── EXERCISE MATERIALS

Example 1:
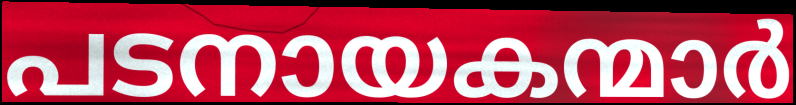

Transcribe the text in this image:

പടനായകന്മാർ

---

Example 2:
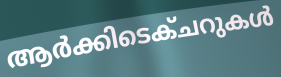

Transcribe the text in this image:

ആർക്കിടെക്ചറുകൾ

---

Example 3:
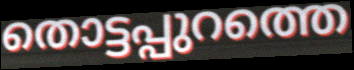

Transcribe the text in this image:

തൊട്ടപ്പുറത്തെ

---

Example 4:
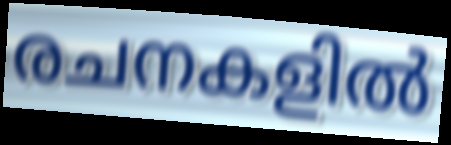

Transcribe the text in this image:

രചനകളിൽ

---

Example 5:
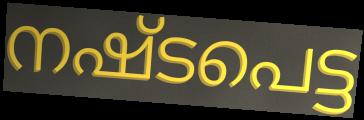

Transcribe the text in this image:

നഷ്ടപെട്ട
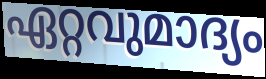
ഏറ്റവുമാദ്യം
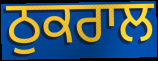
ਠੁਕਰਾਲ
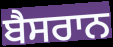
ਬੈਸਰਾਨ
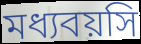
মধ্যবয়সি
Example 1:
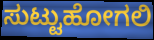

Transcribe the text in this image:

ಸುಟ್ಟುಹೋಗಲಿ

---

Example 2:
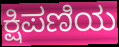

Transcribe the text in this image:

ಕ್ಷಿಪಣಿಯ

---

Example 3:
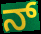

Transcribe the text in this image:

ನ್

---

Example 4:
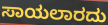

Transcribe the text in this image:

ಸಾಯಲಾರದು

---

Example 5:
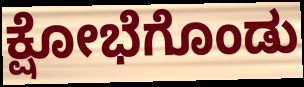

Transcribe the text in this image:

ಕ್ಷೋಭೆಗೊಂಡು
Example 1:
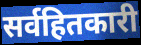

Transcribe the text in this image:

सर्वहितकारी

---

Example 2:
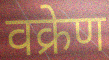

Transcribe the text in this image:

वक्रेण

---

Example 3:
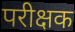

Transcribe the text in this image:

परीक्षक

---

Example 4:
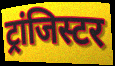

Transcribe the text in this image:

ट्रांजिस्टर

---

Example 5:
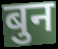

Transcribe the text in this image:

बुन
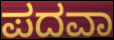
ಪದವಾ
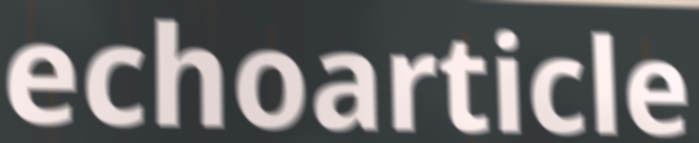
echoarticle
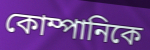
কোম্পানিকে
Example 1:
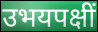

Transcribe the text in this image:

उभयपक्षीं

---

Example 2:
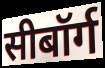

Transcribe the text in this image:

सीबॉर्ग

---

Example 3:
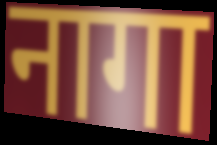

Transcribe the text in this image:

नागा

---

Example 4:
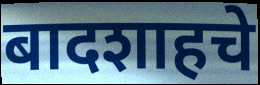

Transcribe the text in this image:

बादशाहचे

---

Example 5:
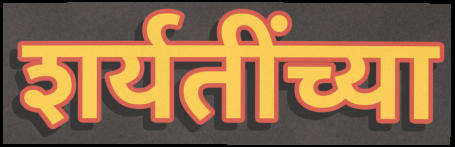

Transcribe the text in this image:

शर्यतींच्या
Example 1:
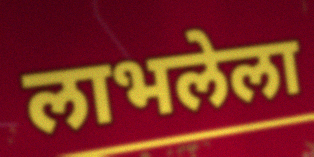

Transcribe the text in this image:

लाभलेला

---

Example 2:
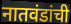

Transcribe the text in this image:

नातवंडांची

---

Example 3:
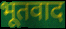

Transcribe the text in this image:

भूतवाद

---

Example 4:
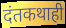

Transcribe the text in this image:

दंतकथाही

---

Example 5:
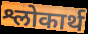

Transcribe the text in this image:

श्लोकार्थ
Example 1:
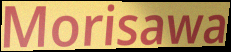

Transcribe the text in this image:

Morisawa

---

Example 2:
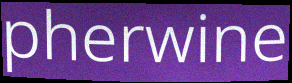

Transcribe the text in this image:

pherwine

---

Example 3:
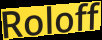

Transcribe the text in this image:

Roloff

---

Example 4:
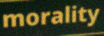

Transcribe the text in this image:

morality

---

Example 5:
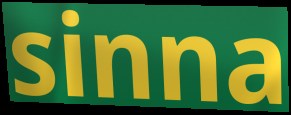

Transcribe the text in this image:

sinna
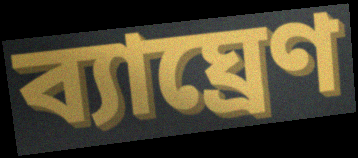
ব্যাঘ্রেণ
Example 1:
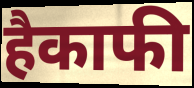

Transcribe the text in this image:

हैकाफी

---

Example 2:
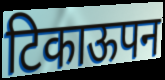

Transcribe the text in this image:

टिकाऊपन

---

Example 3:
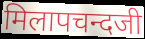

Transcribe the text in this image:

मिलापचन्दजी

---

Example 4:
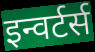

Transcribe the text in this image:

────

SHORT TASK
Please repeat all the records above with "Transcribe" swapped for "Type out" and everything else unchanged. Leave the pictures out.

COMPLETE RESPONSE
Example 1:

Type out the text in this image:

പടനായകന്മാർ

---

Example 2:

Type out the text in this image:

ആർക്കിടെക്ചറുകൾ

---

Example 3:

Type out the text in this image:

തൊട്ടപ്പുറത്തെ

---

Example 4:

Type out the text in this image:

രചനകളിൽ

---

Example 5:

Type out the text in this image:

നഷ്ടപെട്ട
ഏറ്റവുമാദ്യം
ਠੁਕਰਾਲ
ਬੈਸਰਾਨ
মধ্যবয়সি
Example 1:

Type out the text in this image:

ಸುಟ್ಟುಹೋಗಲಿ

---

Example 2:

Type out the text in this image:

ಕ್ಷಿಪಣಿಯ

---

Example 3:

Type out the text in this image:

ನ್

---

Example 4:

Type out the text in this image:

ಸಾಯಲಾರದು

---

Example 5:

Type out the text in this image:

ಕ್ಷೋಭೆಗೊಂಡು
Example 1:

Type out the text in this image:

सर्वहितकारी

---

Example 2:

Type out the text in this image:

वक्रेण

---

Example 3:

Type out the text in this image:

परीक्षक

---

Example 4:

Type out the text in this image:

ट्रांजिस्टर

---

Example 5:

Type out the text in this image:

बुन
ಪದವಾ
echoarticle
কোম্পানিকে
Example 1:

Type out the text in this image:

उभयपक्षीं

---

Example 2:

Type out the text in this image:

सीबॉर्ग

---

Example 3:

Type out the text in this image:

नागा

---

Example 4:

Type out the text in this image:

बादशाहचे

---

Example 5:

Type out the text in this image:

शर्यतींच्या
Example 1:

Type out the text in this image:

लाभलेला

---

Example 2:

Type out the text in this image:

नातवंडांची

---

Example 3:

Type out the text in this image:

भूतवाद

---

Example 4:

Type out the text in this image:

दंतकथाही

---

Example 5:

Type out the text in this image:

श्लोकार्थ
Example 1:

Type out the text in this image:

Morisawa

---

Example 2:

Type out the text in this image:

pherwine

---

Example 3:

Type out the text in this image:

Roloff

---

Example 4:

Type out the text in this image:

morality

---

Example 5:

Type out the text in this image:

sinna
ব্যাঘ্রেণ
Example 1:

Type out the text in this image:

हैकाफी

---

Example 2:

Type out the text in this image:

टिकाऊपन

---

Example 3:

Type out the text in this image:

मिलापचन्दजी

---

Example 4:

Type out the text in this image:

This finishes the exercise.